For users requiring coarser spatial resolution or alternative access methods, a 5 km resolution version of the HiQ-FPAR dataset is available on Zenodo (https://zenodo.org/records/10683549)⁴⁰. Annual data are provided as compressed .7z files, with each file containing all images for a given year. For instance, to obtain data for June–August 2023, users may download the 2023.7z file, extract its contents using decompression tools (e.g., Bandizip or 7.zip), and isolate the relevant time period for further analysis.

Due to file size constraints, Zenodo hosts only a subset of the 500 m resolution data.

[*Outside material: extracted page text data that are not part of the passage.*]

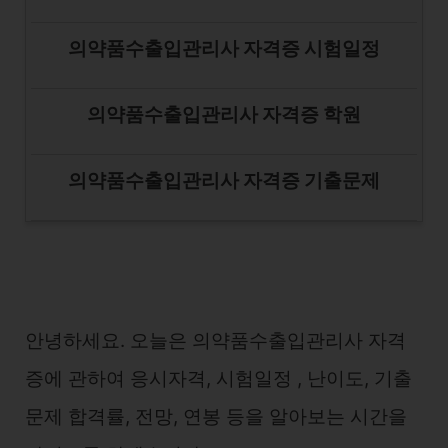
의약품수출입관리사 자격증 시험일정
의약품수출입관리사 자격증 학원
의약품수출입관리사 자격증 기출문제
안녕하세요. 오늘은 의약품수출입관리사 자격
증에 관하여 응시자격, 시험일정 , 난이도, 기출
문제 합격률, 전망, 연봉 등을 알아보는 시간을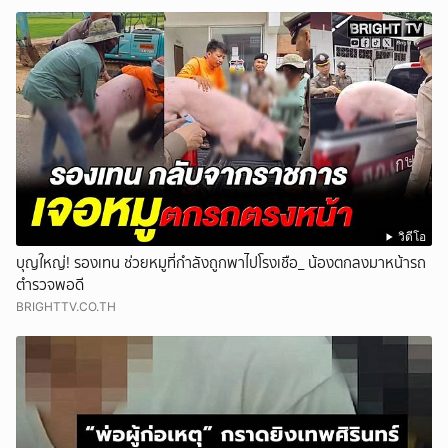
วิดีโอ
บุญใหญ่! รองเทน ช่วยหมูที่กำลังถูกพาไปโรงเชือ_ น้องตกลงมาหน้ารถ
ตำรวจพอดี
BRIGHTTV.CO.TH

Specifically, a time-averaged product spanning 24 years, comprising 46 global images of the “Fpar” layer, is available for download as All_mean_500m.7z. However, for full-resolution 500 m HiQ-FPAR data, we recommend accessing and processing the dataset directly via GEE to facilitate research requiring higher spatial fidelity.

We note that current HiQ-FPAR product also has some limitations. It relies solely on MODIS data, which can result in large spatiotemporal gaps during sensor anomalies and limits its effectiveness in filling these gaps. Thus, while HiQ-FPAR significantly improves data accuracy, particularly in regions with consistent MODIS coverage, it remains not flawless. Continued development and refinement are needed to address these limitations and to enhance overall data quality.